# Revolutionary Ramble



## Social Climber (Jan 16, 2013)

Anyone ever do this ride? Thinking of signing up.

MAFF Revolutionary Ramble Bicycle Tour NJ


----------



## tednugent (Apr 26, 2010)

I've only had time to do it once, but did the 50 mile one.


----------



## Bee-an-key (May 5, 2007)

I do it every year, my one century of the summer. My club, my local roads so I am biased. The roads are some of central Jerseys favorite routes: Jockey Hollow, Ravine Lake, Lamington to Rockaway Rd., Round Valley, Old Clinton, Dreahook, Pottersville hill, etc. Well marked, rest stops are basic (Pbj, bananas, cookies). Lunch when you finish. For the money it is a good day. It is not fancy but you are not paying Fondo prices either.


----------



## veloduffer (Aug 26, 2004)

I have ridden this a couple of times and missed the last 2 years due to conflicts. It's well organized and good routes. Food stops are basic and lunch at the end is an average cafeteria-type affair. You do it for the ride, not the amenities.


----------



## Social Climber (Jan 16, 2013)

Thanks for the info. I signed up. I don't do these rides for the food  I'm just torn between the full century and the metric. Generally I would do the full century and but looking at the website it seems like I might want to linger and look around at some of the historic sites, in which case I'm doing the metric if I want to be back before 4. Would I be missing much in those extra 35 miles?


----------



## veloduffer (Aug 26, 2004)

Unless a century is your main goal, I would check out the sites. It'll make the ride more memorable. The last 35 miles are nice but it's not Hawaii or the Pacific Coast Hwy.


----------



## Social Climber (Jan 16, 2013)

Well I did the full century (and then some, having missed a couple of turns) and it was a really great day. The weather turned out to be pretty good despite earlier predictions of thunderstorms; it was a bit hot but not unbearable. The descriptions above were spot on. The ride was very well organized and the volunteers were great. The food was typical rest stop fare, and the lunch at the end was cafeteria food, but that's not the reason I do these rides. 

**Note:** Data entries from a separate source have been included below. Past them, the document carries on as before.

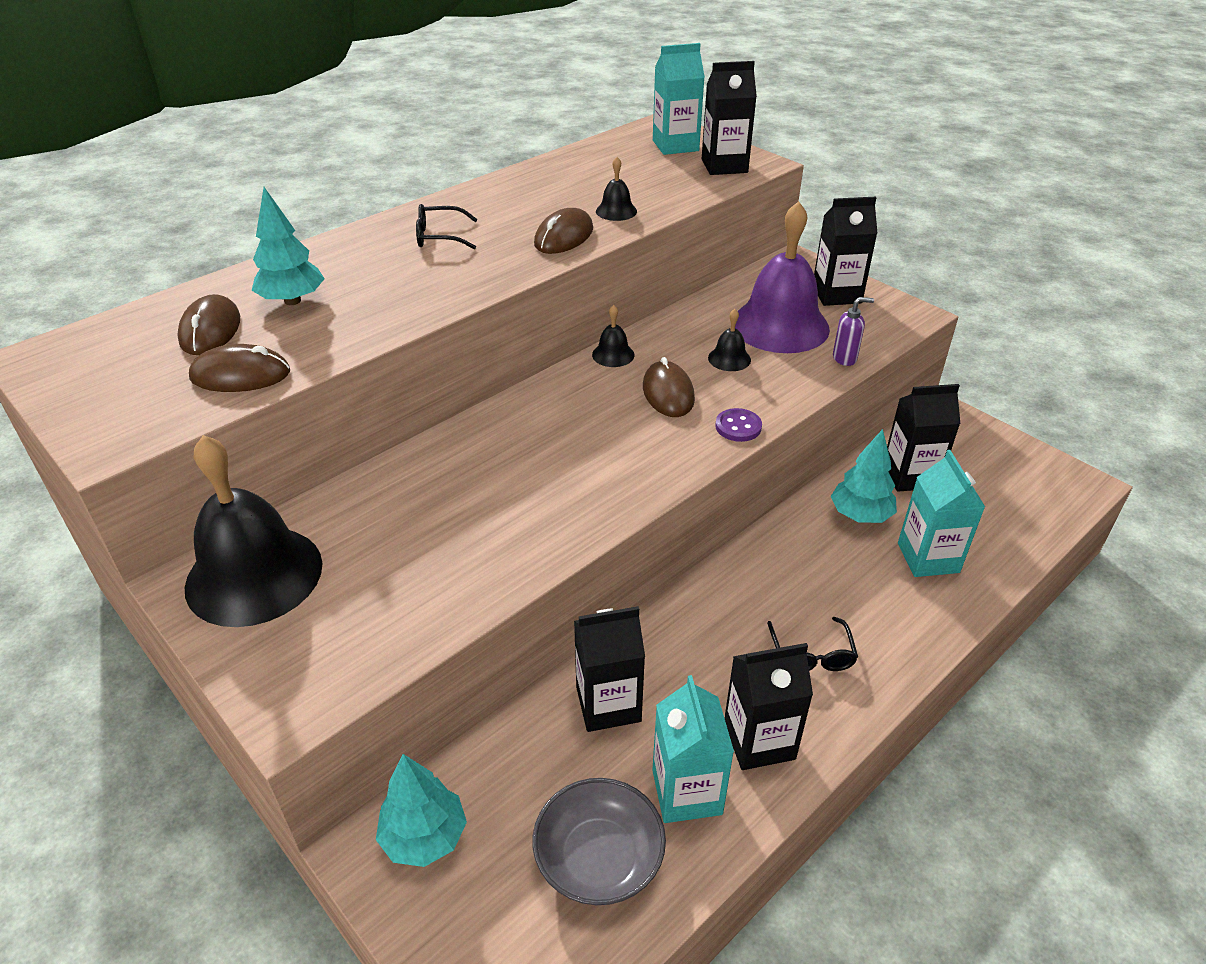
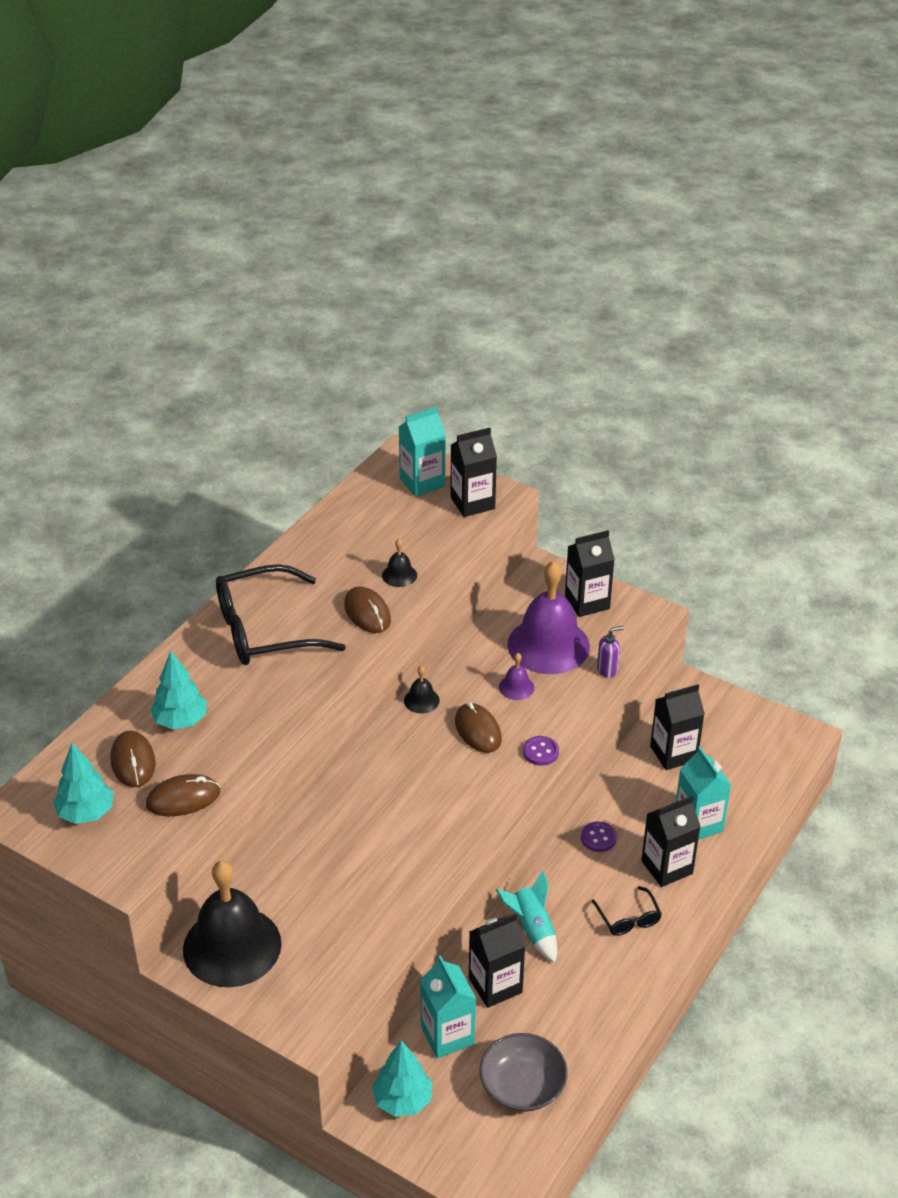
camera: 15 degrees left, 0 degrees up
(439, 236) = (264, 630): black glasses -> black glasses, size x2.17
(564, 237) = (367, 613): brown mouse -> brown mouse turned 45 degrees counterclockwise
(680, 641) = (532, 928): none -> turquoise rocket
(687, 792) = (567, 1032): turquoise carton -> turquoise carton (447, 1035)
(729, 359) = (516, 687): black bell -> purple bell
(759, 740) = (606, 987): black carton -> black carton (667, 867)
(795, 550) = (598, 838): none -> purple button
(860, 515) = (641, 797): turquoise tree -> turquoise tree (86, 813)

I had a lot of fun. The scenery was fantastic and the roads were in great shape, with some nice climbs and terrific descents. Everyone seemed to be relaxed and having a good time, even the drivers! I had never ridden in that area (Morristown, Bernardsville, Hunterdon County) but I would like to do some more.


----------



## robdamanii (Feb 13, 2006)

Social Climber said:


> Well I did the full century (and then some, having missed a couple of turns) and it was a really great day. The weather turned out to be pretty good despite earlier predictions of thunderstorms; it was a bit hot but not unbearable. The descriptions above were spot on. The ride was very well organized and the volunteers were great. The food was typical rest stop fare, and the lunch at the end was cafeteria food, but that's not the reason I do these rides.
> 
> I had a lot of fun. The scenery was fantastic and the roads were in great shape, with some nice climbs and terrific descents. Everyone seemed to be relaxed and having a good time, even the drivers! I had never ridden in that area (Morristown, Bernardsville, Hunterdon County) but I would like to do some more.


Hunterdon county has some of the best riding in the state, IMHO.


----------



## AlanE (Jan 22, 2002)

I like how they even threw in a bit of gravel for good measure.


----------